Калитку она открыла так же уверенно, а постучав в дверь, долго вытирала ноги. Шаркала и шаркала. Уж из раскрытых сеней звал их женский голос, а Катя все на крылечке возилась.

Наконец они поднялись и вошли в дом. Сухим знойным жаром обдало Лаптева, как только переступил он порог. Чистым легким жаром крепко натопленной печи.

Катя, как вошла, на сундук возле дверей присела, сапоги сняла. Лаптев тоже разулся. Хозяйка их пригласила в горницу.

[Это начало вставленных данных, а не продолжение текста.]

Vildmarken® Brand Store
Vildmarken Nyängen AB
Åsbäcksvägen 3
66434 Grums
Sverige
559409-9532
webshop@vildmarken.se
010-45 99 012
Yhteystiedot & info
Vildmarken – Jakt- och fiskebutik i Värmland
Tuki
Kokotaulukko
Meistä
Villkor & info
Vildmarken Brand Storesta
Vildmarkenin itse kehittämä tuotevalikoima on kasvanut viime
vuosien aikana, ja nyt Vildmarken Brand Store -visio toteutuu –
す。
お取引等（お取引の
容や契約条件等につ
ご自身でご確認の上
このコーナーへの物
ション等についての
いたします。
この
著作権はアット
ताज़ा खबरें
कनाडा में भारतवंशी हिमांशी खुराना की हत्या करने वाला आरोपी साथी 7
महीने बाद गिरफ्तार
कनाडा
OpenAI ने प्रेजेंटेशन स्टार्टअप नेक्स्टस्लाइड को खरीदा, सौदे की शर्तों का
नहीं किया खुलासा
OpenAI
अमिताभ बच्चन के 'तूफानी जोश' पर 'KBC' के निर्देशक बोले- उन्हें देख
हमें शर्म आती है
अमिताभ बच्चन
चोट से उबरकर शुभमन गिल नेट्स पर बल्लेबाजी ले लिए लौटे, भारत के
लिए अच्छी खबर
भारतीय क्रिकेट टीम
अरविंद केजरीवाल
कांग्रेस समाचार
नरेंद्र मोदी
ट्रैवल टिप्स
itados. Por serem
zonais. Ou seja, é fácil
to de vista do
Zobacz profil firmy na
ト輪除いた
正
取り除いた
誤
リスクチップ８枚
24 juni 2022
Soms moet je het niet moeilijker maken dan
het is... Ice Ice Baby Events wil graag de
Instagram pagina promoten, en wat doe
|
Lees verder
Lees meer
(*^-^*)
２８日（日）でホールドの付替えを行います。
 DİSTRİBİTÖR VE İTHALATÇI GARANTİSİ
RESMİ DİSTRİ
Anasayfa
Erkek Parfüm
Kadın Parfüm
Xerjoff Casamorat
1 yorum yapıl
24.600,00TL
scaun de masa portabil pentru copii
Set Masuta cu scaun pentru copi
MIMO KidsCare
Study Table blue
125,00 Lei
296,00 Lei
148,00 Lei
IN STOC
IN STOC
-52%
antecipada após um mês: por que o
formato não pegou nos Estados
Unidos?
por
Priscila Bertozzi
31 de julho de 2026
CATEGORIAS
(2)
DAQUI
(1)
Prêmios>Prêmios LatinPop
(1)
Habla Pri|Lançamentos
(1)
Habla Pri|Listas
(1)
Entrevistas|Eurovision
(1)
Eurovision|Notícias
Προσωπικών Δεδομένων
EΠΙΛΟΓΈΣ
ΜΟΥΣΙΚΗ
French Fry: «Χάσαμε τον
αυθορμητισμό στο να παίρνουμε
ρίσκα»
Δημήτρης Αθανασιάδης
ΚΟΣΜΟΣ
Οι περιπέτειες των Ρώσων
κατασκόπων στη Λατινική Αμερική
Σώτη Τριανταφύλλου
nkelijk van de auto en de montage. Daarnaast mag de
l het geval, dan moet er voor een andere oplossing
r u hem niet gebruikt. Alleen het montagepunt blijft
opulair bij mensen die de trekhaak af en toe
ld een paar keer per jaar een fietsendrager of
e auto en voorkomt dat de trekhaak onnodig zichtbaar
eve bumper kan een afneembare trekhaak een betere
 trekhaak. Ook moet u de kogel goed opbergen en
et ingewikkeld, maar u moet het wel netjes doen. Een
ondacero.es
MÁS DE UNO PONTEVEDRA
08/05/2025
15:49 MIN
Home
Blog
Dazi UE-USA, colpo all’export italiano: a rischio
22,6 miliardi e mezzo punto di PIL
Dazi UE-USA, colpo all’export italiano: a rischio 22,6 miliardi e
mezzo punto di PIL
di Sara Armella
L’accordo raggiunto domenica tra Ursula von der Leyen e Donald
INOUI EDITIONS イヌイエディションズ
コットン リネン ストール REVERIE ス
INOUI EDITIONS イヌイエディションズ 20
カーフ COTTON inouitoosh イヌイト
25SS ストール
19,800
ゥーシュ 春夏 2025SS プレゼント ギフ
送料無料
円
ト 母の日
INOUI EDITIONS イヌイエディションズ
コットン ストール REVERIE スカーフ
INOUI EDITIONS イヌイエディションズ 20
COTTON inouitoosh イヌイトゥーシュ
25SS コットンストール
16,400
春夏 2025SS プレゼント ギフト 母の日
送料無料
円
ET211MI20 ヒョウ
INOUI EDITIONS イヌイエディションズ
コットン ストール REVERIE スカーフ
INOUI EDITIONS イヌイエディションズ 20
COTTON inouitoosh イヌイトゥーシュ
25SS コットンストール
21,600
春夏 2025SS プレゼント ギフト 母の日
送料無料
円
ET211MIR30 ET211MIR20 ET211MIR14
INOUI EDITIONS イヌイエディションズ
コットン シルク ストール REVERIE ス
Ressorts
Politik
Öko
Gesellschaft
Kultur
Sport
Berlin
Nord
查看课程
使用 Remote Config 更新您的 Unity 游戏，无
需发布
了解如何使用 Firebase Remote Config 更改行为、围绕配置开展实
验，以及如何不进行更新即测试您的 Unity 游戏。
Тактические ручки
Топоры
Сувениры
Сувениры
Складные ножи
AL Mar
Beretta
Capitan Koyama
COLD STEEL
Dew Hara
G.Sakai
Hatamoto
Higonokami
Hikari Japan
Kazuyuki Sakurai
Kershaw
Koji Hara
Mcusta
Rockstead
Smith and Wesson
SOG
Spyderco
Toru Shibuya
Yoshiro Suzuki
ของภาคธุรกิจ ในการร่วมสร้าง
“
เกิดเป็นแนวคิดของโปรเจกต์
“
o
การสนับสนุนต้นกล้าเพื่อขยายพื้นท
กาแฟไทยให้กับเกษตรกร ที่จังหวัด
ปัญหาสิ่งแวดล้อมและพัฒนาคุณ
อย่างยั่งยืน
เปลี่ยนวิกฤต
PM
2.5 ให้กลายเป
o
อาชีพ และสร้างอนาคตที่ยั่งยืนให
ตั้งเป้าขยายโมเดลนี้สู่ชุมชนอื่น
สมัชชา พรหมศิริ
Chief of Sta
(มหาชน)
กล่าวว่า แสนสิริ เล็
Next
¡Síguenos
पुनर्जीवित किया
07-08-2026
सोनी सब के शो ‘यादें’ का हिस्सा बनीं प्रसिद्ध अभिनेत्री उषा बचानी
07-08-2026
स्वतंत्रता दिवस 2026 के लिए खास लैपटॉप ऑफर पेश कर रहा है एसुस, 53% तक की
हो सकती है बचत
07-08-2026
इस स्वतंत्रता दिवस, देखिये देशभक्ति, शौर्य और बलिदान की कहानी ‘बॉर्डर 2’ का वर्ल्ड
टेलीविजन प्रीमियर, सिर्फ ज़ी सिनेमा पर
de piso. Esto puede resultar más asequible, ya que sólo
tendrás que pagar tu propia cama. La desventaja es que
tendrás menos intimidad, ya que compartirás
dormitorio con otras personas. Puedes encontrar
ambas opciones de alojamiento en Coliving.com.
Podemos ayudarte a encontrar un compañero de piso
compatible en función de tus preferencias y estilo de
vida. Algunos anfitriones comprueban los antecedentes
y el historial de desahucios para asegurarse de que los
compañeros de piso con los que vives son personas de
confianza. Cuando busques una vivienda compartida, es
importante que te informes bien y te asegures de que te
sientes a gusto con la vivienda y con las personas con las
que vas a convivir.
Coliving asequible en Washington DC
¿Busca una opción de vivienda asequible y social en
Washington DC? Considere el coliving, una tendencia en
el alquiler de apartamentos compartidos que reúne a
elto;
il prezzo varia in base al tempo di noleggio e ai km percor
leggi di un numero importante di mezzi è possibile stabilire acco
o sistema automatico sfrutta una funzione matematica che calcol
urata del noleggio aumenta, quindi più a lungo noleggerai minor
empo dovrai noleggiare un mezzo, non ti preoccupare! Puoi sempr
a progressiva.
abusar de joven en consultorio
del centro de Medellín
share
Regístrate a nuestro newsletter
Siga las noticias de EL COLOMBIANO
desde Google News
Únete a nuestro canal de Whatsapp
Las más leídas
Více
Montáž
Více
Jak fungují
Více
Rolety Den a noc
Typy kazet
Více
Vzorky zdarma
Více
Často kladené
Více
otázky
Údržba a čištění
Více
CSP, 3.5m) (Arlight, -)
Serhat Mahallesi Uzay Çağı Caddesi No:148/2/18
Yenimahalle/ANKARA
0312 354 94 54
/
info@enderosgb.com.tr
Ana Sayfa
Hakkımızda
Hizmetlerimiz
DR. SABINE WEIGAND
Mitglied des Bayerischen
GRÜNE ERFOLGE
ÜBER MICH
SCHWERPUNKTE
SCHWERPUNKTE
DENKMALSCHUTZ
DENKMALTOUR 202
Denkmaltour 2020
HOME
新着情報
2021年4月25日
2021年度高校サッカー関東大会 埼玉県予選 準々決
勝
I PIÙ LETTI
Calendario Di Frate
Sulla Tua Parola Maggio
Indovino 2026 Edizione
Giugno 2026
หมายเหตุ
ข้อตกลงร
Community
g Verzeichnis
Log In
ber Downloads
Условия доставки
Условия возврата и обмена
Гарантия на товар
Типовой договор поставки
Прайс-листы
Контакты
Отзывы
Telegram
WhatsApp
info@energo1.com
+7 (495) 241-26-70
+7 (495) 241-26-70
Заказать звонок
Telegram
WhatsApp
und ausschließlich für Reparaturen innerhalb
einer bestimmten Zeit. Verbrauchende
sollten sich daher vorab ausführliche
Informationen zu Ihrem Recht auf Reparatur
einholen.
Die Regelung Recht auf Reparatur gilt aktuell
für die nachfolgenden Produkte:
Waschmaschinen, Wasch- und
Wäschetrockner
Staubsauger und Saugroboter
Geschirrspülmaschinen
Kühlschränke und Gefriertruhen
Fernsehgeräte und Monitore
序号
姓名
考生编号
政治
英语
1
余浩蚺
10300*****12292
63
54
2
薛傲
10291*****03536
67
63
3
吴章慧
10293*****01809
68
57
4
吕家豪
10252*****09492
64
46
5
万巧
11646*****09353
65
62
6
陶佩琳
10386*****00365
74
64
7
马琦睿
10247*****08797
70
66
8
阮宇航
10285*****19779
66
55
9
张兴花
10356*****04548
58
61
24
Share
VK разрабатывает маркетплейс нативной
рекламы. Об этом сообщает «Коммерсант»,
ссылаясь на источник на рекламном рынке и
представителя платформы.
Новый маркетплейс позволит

- Хоть у бабы Моти погреться, - весело сказала Катя. - Везде дрова да уголь берегут. Целый день зубами щелкаешь.

- Жалкое мое дите, - посочувствовала баба Мотя. - Платок возьми, накинься.

- У вас и без платка хорошо.

- Как же мне не топить? Годы свои я выжила, кровь не греет. Вот и топлю дуром.

Женщина была стара, но ходила еще прямо, не горбилась. Светлая кофта в горошек на ней была надета, темная юбка, на голове - кипенно-белый платок.

В доме чистота царила необыкновенная. Поблескивали крашеные стены и потолок Простые тряпочные вязаные половики аккуратно стлались по желтому полу, разбегаясь от входа к столу и кроватям. Хрусткая, даже на взгляд, скатерть накрывала стол. Снежной синевой отдавали занавески и шторы, тюлевые накидки подушек, И какой-то пряный, чуть сладковатый дух стоял в доме. Знакомый Лаптеву дух, но подзабытый.

Усадив гостей, хозяйка у кухонного входа пристроилась, на широкой низенькой скамеечке.

- Где же ваши? - спросила Катя.

- Сейчас придут. Николай побег Надю к автобусу встренуть. Боится она в потемках ходить.

- Да-а... - удивляясь, сказал Лаптев.- У вас здесь какие-то переулки-закоулки. Заплутаешь. Как-то странно поселились. Уж улица бы так улица.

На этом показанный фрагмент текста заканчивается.